Dataset excerpts:
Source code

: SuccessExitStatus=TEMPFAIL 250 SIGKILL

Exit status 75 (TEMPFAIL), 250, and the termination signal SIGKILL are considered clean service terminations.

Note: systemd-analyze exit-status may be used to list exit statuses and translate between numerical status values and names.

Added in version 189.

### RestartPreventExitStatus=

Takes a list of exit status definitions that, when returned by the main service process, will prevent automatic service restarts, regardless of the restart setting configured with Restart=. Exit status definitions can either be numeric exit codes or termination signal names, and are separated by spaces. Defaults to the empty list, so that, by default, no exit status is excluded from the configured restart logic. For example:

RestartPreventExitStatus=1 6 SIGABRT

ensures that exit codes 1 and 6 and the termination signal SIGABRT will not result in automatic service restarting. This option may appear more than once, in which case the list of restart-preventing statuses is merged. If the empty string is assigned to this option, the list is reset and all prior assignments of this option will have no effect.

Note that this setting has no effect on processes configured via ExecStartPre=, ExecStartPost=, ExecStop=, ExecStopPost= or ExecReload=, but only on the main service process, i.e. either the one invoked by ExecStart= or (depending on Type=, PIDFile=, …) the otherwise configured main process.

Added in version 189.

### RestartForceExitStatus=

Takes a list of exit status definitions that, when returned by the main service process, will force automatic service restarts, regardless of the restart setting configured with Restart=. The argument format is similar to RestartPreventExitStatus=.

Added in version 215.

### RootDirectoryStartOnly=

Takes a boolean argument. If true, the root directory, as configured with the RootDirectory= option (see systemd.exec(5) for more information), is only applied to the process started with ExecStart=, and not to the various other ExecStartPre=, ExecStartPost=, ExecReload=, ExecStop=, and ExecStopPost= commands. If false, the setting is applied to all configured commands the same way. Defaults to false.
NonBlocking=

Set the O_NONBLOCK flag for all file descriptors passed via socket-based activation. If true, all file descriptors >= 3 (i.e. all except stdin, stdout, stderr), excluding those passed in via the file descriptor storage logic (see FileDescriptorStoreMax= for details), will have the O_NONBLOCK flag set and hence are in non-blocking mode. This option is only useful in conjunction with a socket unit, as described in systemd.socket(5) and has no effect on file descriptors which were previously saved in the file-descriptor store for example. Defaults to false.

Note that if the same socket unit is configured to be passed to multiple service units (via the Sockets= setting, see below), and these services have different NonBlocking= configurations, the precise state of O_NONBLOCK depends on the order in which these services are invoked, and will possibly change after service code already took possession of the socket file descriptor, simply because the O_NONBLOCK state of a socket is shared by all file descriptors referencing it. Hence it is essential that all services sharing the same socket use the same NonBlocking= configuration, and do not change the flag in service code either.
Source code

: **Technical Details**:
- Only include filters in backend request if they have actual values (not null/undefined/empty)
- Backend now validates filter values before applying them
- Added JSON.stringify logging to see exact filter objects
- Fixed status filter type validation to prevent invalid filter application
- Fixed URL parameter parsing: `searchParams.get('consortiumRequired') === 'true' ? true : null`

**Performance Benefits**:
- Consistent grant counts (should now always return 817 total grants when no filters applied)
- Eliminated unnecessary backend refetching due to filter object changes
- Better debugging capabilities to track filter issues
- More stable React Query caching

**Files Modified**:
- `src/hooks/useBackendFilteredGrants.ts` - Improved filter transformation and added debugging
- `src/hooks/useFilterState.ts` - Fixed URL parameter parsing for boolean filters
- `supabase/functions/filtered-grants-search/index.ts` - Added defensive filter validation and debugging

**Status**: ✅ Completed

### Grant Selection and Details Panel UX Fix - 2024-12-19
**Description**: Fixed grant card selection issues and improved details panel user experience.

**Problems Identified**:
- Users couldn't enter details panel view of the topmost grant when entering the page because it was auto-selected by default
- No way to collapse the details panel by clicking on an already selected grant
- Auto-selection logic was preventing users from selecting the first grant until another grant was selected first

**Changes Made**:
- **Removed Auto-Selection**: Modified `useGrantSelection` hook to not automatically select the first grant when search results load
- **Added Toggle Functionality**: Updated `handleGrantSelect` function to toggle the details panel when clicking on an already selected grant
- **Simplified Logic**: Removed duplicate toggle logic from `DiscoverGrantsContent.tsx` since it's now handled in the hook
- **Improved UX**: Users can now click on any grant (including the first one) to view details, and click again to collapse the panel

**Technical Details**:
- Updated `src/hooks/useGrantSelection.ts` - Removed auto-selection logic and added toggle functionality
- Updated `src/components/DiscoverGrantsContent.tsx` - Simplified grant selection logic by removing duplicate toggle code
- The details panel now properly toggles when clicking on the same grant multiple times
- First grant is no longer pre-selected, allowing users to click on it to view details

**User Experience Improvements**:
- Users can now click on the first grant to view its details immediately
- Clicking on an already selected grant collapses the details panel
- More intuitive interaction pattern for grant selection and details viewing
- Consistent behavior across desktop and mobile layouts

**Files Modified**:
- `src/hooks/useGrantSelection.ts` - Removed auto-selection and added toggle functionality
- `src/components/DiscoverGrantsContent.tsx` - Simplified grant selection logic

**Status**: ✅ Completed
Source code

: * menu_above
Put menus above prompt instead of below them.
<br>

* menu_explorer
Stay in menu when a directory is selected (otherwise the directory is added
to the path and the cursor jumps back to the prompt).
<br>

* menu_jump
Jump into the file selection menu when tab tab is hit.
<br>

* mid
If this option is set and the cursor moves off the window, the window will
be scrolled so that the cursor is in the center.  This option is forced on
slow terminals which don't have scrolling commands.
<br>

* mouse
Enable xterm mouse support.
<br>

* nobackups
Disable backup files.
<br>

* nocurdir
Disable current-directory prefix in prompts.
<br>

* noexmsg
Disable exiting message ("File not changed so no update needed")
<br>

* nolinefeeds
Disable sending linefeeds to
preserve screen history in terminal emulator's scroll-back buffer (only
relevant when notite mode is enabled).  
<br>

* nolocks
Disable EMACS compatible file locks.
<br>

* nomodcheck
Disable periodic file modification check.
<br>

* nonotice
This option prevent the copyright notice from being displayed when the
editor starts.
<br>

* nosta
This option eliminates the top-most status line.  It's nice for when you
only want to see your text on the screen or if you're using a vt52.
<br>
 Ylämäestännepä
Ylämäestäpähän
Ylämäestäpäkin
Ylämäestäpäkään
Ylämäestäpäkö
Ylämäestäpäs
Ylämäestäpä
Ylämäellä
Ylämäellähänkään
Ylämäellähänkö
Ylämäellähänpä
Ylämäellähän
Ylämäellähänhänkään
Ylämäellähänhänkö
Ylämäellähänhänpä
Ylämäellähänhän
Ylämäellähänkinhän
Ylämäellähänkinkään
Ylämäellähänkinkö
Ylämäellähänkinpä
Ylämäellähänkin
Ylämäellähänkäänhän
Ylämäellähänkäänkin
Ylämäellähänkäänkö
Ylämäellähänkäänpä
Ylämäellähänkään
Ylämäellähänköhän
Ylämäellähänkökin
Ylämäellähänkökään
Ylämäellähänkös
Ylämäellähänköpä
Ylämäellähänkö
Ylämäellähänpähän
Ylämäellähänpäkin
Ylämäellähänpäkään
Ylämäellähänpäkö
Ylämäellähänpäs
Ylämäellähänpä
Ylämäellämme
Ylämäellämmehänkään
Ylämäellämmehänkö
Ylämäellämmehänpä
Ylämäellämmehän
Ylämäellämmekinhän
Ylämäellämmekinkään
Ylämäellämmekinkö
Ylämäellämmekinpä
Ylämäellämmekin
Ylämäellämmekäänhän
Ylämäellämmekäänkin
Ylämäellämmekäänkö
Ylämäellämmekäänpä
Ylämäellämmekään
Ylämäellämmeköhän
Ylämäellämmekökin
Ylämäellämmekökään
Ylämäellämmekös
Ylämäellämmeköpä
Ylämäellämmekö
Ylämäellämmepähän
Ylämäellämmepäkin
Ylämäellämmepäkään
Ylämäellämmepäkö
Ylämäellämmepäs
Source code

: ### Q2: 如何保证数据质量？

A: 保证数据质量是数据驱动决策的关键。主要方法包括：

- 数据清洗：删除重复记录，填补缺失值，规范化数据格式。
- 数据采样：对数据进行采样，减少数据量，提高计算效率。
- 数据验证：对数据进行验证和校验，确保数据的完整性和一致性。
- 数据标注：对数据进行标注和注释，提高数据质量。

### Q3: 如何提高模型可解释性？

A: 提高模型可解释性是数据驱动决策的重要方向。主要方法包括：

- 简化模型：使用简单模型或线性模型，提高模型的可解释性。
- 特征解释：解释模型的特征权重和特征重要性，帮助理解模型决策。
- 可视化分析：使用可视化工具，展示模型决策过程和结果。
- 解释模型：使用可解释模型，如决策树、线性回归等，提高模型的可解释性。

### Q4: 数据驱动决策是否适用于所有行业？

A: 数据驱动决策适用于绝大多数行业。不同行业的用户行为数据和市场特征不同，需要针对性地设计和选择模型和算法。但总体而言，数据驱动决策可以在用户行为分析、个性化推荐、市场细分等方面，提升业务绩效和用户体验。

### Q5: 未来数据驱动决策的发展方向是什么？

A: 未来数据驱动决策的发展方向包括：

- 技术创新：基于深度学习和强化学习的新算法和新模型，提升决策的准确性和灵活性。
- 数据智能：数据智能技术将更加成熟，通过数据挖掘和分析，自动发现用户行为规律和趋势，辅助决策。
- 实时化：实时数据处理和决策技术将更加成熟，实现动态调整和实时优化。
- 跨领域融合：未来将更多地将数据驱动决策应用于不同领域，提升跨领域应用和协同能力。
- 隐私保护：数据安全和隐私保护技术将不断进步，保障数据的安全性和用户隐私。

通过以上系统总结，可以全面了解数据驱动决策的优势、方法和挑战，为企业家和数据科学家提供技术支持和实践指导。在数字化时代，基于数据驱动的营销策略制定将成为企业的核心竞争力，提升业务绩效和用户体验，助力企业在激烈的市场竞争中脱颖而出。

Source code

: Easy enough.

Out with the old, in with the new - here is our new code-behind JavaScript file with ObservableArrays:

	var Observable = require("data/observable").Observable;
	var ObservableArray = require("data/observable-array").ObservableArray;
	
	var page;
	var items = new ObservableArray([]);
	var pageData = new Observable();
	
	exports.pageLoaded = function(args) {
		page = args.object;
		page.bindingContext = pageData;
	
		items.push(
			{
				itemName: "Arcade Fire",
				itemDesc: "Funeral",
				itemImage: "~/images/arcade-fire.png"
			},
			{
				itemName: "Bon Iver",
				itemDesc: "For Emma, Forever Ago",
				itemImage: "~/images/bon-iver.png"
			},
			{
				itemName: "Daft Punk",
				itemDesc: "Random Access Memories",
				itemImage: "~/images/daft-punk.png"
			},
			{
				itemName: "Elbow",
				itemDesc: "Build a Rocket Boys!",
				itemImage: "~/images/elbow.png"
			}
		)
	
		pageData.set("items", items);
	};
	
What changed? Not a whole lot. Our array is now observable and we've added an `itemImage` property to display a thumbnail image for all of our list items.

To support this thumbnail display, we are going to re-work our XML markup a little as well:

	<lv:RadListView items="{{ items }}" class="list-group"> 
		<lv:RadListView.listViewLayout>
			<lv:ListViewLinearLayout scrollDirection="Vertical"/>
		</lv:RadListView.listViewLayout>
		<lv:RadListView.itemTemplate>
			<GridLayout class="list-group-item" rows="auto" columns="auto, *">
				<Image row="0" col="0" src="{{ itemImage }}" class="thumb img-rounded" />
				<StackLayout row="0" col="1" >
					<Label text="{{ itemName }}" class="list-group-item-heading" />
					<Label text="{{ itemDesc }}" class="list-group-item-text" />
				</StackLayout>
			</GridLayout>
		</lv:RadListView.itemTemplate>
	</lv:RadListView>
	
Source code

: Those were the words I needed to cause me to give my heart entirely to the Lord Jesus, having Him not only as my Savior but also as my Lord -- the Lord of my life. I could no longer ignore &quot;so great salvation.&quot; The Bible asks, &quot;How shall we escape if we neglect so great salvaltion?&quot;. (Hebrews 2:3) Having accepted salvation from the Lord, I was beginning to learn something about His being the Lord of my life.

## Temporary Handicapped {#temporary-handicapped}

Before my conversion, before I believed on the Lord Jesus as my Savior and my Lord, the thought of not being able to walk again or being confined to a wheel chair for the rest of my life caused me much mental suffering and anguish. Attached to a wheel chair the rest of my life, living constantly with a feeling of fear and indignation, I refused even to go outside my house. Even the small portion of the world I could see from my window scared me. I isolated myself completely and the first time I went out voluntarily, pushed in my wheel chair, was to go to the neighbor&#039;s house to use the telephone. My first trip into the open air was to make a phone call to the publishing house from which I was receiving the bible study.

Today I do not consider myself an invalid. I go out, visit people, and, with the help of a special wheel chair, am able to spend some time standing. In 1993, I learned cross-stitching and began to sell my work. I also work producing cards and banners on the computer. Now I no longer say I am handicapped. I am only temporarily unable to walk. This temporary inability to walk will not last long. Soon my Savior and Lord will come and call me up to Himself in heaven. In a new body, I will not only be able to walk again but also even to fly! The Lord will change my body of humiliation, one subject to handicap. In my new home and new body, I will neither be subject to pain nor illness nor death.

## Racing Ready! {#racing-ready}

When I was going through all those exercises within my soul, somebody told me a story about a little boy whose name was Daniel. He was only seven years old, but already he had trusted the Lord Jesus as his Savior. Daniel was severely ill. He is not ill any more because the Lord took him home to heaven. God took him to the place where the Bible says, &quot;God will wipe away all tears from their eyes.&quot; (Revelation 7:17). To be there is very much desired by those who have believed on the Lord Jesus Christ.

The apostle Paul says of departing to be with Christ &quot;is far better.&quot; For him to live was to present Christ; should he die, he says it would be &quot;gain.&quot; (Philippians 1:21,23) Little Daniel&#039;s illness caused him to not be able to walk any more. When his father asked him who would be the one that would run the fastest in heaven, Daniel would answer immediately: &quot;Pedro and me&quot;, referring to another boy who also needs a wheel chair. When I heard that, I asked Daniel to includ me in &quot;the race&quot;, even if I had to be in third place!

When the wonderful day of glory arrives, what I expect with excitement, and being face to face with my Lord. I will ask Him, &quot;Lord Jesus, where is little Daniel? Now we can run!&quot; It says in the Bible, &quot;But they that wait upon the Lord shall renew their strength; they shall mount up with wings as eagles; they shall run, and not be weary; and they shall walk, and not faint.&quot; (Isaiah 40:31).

Work required – In the entries above, some lines hold the string "Updated". Copy each of them.

Solution for this task –
- **Added Toggle Functionality**: Updated `handleGrantSelect` function to toggle the details panel when clicking on an already selected grant
- Updated `src/hooks/useGrantSelection.ts` - Removed auto-selection logic and added toggle functionality
- Updated `src/components/DiscoverGrantsContent.tsx` - Simplified grant selection logic by removing duplicate toggle code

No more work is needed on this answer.